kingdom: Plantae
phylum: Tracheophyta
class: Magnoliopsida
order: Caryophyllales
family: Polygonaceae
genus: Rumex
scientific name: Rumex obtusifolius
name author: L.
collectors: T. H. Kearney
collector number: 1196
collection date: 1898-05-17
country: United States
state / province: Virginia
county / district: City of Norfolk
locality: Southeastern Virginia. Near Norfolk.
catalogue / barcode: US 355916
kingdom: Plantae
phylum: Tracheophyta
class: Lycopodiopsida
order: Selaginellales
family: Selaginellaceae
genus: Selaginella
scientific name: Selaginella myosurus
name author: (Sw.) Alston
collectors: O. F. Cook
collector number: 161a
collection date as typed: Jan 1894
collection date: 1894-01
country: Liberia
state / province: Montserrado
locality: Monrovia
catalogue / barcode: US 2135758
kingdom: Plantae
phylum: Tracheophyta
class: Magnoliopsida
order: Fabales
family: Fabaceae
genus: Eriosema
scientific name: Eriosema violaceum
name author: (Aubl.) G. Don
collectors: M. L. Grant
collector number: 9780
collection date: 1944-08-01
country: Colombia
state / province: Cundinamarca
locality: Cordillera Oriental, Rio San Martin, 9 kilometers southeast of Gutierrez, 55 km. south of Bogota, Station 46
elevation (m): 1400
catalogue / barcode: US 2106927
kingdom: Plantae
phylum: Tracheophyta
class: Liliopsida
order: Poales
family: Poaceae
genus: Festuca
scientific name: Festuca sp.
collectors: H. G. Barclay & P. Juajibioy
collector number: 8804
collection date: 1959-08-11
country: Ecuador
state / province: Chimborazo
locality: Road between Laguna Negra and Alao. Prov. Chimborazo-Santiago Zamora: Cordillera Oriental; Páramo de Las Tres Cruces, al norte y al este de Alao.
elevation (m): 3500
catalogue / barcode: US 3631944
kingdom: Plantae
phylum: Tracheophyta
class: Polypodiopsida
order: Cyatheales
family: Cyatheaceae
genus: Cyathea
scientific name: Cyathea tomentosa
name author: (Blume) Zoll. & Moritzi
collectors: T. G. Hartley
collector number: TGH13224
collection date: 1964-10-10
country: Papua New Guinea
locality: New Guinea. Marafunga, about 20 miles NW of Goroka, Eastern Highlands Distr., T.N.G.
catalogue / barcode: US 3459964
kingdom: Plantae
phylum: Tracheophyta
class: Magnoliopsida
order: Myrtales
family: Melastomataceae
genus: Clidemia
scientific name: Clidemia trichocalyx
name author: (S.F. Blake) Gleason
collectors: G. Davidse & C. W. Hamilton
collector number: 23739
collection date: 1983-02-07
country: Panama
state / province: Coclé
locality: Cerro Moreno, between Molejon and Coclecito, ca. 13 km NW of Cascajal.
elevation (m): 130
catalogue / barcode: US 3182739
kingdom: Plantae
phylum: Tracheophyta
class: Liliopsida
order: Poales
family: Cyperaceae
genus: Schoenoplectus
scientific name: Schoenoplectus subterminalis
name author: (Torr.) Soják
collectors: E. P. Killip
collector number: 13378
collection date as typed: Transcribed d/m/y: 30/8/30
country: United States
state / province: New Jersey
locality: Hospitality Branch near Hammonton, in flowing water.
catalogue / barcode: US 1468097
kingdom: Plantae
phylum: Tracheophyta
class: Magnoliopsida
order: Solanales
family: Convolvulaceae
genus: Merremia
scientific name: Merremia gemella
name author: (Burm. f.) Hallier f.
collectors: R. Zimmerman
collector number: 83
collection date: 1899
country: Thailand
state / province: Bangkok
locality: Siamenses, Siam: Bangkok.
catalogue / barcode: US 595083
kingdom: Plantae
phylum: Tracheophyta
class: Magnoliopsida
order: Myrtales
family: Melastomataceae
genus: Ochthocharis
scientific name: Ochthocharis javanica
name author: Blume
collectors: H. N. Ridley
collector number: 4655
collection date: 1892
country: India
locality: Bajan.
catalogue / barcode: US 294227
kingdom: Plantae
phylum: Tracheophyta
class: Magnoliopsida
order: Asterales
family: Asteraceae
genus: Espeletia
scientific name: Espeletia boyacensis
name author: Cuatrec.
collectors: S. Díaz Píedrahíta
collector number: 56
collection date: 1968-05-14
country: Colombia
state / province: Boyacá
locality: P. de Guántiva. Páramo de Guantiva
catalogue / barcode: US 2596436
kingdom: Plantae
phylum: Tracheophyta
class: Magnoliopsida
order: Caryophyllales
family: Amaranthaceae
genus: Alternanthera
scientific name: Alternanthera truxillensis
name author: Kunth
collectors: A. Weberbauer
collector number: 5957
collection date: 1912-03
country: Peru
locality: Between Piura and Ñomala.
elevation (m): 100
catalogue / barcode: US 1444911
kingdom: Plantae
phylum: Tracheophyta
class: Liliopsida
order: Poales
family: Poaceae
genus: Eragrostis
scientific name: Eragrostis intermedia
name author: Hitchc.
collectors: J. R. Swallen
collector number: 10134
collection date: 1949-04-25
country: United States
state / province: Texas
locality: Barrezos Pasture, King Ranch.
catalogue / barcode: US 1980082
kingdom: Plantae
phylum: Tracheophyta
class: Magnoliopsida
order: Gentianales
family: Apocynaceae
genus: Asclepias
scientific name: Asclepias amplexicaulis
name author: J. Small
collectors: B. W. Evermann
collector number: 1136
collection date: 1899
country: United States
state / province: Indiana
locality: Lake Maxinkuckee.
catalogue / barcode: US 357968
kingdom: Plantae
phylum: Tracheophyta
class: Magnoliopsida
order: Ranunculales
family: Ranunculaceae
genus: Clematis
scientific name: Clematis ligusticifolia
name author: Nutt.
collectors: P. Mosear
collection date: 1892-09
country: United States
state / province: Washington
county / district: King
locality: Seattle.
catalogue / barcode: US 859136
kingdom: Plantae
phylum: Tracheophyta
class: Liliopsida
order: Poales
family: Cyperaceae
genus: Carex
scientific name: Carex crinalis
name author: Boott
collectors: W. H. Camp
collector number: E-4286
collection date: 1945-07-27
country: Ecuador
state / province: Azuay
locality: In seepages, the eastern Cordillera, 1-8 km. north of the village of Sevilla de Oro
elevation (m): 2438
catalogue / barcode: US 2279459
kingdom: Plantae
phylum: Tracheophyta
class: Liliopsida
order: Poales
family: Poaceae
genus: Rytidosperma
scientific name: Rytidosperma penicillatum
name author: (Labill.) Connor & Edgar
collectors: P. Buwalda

* * * * * * * * *

■ **Instructions for the task**:
Reproduce all of the rows above, switching every "catalogue / barcode" to "catalog number" and leaving everything else unchanged.

■ **Written solution**:
kingdom: Plantae
phylum: Tracheophyta
class: Magnoliopsida
order: Caryophyllales
family: Polygonaceae
genus: Rumex
scientific name: Rumex obtusifolius
name author: L.
collectors: T. H. Kearney
collector number: 1196
collection date: 1898-05-17
country: United States
state / province: Virginia
county / district: City of Norfolk
locality: Southeastern Virginia. Near Norfolk.
catalog number: US 355916
kingdom: Plantae
phylum: Tracheophyta
class: Lycopodiopsida
order: Selaginellales
family: Selaginellaceae
genus: Selaginella
scientific name: Selaginella myosurus
name author: (Sw.) Alston
collectors: O. F. Cook
collector number: 161a
collection date as typed: Jan 1894
collection date: 1894-01
country: Liberia
state / province: Montserrado
locality: Monrovia
catalog number: US 2135758
kingdom: Plantae
phylum: Tracheophyta
class: Magnoliopsida
order: Fabales
family: Fabaceae
genus: Eriosema
scientific name: Eriosema violaceum
name author: (Aubl.) G. Don
collectors: M. L. Grant
collector number: 9780
collection date: 1944-08-01
country: Colombia
state / province: Cundinamarca
locality: Cordillera Oriental, Rio San Martin, 9 kilometers southeast of Gutierrez, 55 km. south of Bogota, Station 46
elevation (m): 1400
catalog number: US 2106927
kingdom: Plantae
phylum: Tracheophyta
class: Liliopsida
order: Poales
family: Poaceae
genus: Festuca
scientific name: Festuca sp.
collectors: H. G. Barclay & P. Juajibioy
collector number: 8804
collection date: 1959-08-11
country: Ecuador
state / province: Chimborazo
locality: Road between Laguna Negra and Alao. Prov. Chimborazo-Santiago Zamora: Cordillera Oriental; Páramo de Las Tres Cruces, al norte y al este de Alao.
elevation (m): 3500
catalog number: US 3631944
kingdom: Plantae
phylum: Tracheophyta
class: Polypodiopsida
order: Cyatheales
family: Cyatheaceae
genus: Cyathea
scientific name: Cyathea tomentosa
name author: (Blume) Zoll. & Moritzi
collectors: T. G. Hartley
collector number: TGH13224
collection date: 1964-10-10
country: Papua New Guinea
locality: New Guinea. Marafunga, about 20 miles NW of Goroka, Eastern Highlands Distr., T.N.G.
catalog number: US 3459964
kingdom: Plantae
phylum: Tracheophyta
class: Magnoliopsida
order: Myrtales
family: Melastomataceae
genus: Clidemia
scientific name: Clidemia trichocalyx
name author: (S.F. Blake) Gleason
collectors: G. Davidse & C. W. Hamilton
collector number: 23739
collection date: 1983-02-07
country: Panama
state / province: Coclé
locality: Cerro Moreno, between Molejon and Coclecito, ca. 13 km NW of Cascajal.
elevation (m): 130
catalog number: US 3182739
kingdom: Plantae
phylum: Tracheophyta
class: Liliopsida
order: Poales
family: Cyperaceae
genus: Schoenoplectus
scientific name: Schoenoplectus subterminalis
name author: (Torr.) Soják
collectors: E. P. Killip
collector number: 13378
collection date as typed: Transcribed d/m/y: 30/8/30
country: United States
state / province: New Jersey
locality: Hospitality Branch near Hammonton, in flowing water.
catalog number: US 1468097
kingdom: Plantae
phylum: Tracheophyta
class: Magnoliopsida
order: Solanales
family: Convolvulaceae
genus: Merremia
scientific name: Merremia gemella
name author: (Burm. f.) Hallier f.
collectors: R. Zimmerman
collector number: 83
collection date: 1899
country: Thailand
state / province: Bangkok
locality: Siamenses, Siam: Bangkok.
catalog number: US 595083
kingdom: Plantae
phylum: Tracheophyta
class: Magnoliopsida
order: Myrtales
family: Melastomataceae
genus: Ochthocharis
scientific name: Ochthocharis javanica
name author: Blume
collectors: H. N. Ridley
collector number: 4655
collection date: 1892
country: India
locality: Bajan.
catalog number: US 294227
kingdom: Plantae
phylum: Tracheophyta
class: Magnoliopsida
order: Asterales
family: Asteraceae
genus: Espeletia
scientific name: Espeletia boyacensis
name author: Cuatrec.
collectors: S. Díaz Píedrahíta
collector number: 56
collection date: 1968-05-14
country: Colombia
state / province: Boyacá
locality: P. de Guántiva. Páramo de Guantiva
catalog number: US 2596436
kingdom: Plantae
phylum: Tracheophyta
class: Magnoliopsida
order: Caryophyllales
family: Amaranthaceae
genus: Alternanthera
scientific name: Alternanthera truxillensis
name author: Kunth
collectors: A. Weberbauer
collector number: 5957
collection date: 1912-03
country: Peru
locality: Between Piura and Ñomala.
elevation (m): 100
catalog number: US 1444911
kingdom: Plantae
phylum: Tracheophyta
class: Liliopsida
order: Poales
family: Poaceae
genus: Eragrostis
scientific name: Eragrostis intermedia
name author: Hitchc.
collectors: J. R. Swallen
collector number: 10134
collection date: 1949-04-25
country: United States
state / province: Texas
locality: Barrezos Pasture, King Ranch.
catalog number: US 1980082
kingdom: Plantae
phylum: Tracheophyta
class: Magnoliopsida
order: Gentianales
family: Apocynaceae
genus: Asclepias
scientific name: Asclepias amplexicaulis
name author: J. Small
collectors: B. W. Evermann
collector number: 1136
collection date: 1899
country: United States
state / province: Indiana
locality: Lake Maxinkuckee.
catalog number: US 357968
kingdom: Plantae
phylum: Tracheophyta
class: Magnoliopsida
order: Ranunculales
family: Ranunculaceae
genus: Clematis
scientific name: Clematis ligusticifolia
name author: Nutt.
collectors: P. Mosear
collection date: 1892-09
country: United States
state / province: Washington
county / district: King
locality: Seattle.
catalog number: US 859136
kingdom: Plantae
phylum: Tracheophyta
class: Liliopsida
order: Poales
family: Cyperaceae
genus: Carex
scientific name: Carex crinalis
name author: Boott
collectors: W. H. Camp
collector number: E-4286
collection date: 1945-07-27
country: Ecuador
state / province: Azuay
locality: In seepages, the eastern Cordillera, 1-8 km. north of the village of Sevilla de Oro
elevation (m): 2438
catalog number: US 2279459
kingdom: Plantae
phylum: Tracheophyta
class: Liliopsida
order: Poales
family: Poaceae
genus: Rytidosperma
scientific name: Rytidosperma penicillatum
name author: (Labill.) Connor & Edgar
collectors: P. Buwalda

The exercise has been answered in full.